I have a large set of diagnosis code sequences that I am trying to cluster based on similarity. I created a distance matrix by computing the similarity using the least common subsequence algorithm then subtracting that similarity from 1 to find the distance between each sequence.
I then passed that distance matrix into sklearn's DBSCAN as so:
db = DBSCAN(eps=0.34, metric='precomputed')
db.fit(sim_mat)
After creating the clusters, I output the sequences contained in each one to a text file. Each of the clusters makes sense to me except for one. For example, this cluster makes sense to me, as each sequence has two of the codes in common and in the same order:
['345.3', '345.11']['345.3', '345.11', '038.9', '038.0', '276.51']['345.3', '345.11']['322.9', '345.3', '345.11']

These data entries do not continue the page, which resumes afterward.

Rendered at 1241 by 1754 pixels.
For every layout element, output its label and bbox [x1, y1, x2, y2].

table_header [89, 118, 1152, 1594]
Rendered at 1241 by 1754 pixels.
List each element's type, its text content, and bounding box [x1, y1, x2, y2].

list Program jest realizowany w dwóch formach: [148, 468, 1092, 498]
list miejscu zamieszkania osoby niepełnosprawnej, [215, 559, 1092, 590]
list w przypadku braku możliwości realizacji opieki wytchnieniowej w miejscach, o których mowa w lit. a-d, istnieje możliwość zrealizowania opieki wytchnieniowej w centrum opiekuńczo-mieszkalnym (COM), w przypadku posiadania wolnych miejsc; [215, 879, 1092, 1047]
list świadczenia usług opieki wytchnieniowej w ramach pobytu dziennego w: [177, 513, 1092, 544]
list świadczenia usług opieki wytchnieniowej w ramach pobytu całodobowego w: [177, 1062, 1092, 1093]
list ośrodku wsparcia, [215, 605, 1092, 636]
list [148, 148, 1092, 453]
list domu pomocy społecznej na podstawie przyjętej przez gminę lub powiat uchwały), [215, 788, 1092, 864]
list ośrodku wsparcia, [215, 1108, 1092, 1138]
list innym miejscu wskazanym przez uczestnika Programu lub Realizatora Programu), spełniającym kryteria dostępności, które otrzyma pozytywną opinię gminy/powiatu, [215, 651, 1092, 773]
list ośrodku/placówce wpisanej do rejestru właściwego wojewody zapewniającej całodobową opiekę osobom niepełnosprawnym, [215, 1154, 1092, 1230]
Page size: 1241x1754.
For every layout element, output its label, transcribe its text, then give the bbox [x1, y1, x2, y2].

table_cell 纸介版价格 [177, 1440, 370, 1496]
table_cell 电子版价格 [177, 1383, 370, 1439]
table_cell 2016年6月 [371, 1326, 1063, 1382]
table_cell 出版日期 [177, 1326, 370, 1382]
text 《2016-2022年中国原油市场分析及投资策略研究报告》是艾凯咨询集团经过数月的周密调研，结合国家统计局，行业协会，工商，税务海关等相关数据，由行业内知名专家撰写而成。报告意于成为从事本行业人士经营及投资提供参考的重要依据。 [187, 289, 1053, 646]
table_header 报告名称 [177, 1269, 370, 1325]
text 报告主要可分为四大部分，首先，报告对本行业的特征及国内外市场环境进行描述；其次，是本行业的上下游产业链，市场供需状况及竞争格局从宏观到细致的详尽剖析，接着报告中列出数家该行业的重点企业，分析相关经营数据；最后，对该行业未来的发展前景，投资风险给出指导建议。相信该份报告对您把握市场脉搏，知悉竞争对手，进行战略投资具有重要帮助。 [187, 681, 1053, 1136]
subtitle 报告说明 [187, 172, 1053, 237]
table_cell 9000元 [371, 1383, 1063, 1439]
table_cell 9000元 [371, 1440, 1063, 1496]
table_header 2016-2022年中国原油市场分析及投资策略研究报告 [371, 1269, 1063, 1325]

This cluster, however, (shortened here because it contains 2852 sequences) does not make sense to me, as none of the sequences have any codes in common:
['162.3', '038.9']['578.1', '584.9']['416.8', '486', '486', '038.11']['493.92', '428.0', '584.9', '427.89']['414.01', '998.59']
My question is if this is a bug in DBSCAN or if I am misunderstanding how to use it and/or how it should work. Furthermore, if this is a bug or the expected output of the algorithm, is there another one that I should look into using?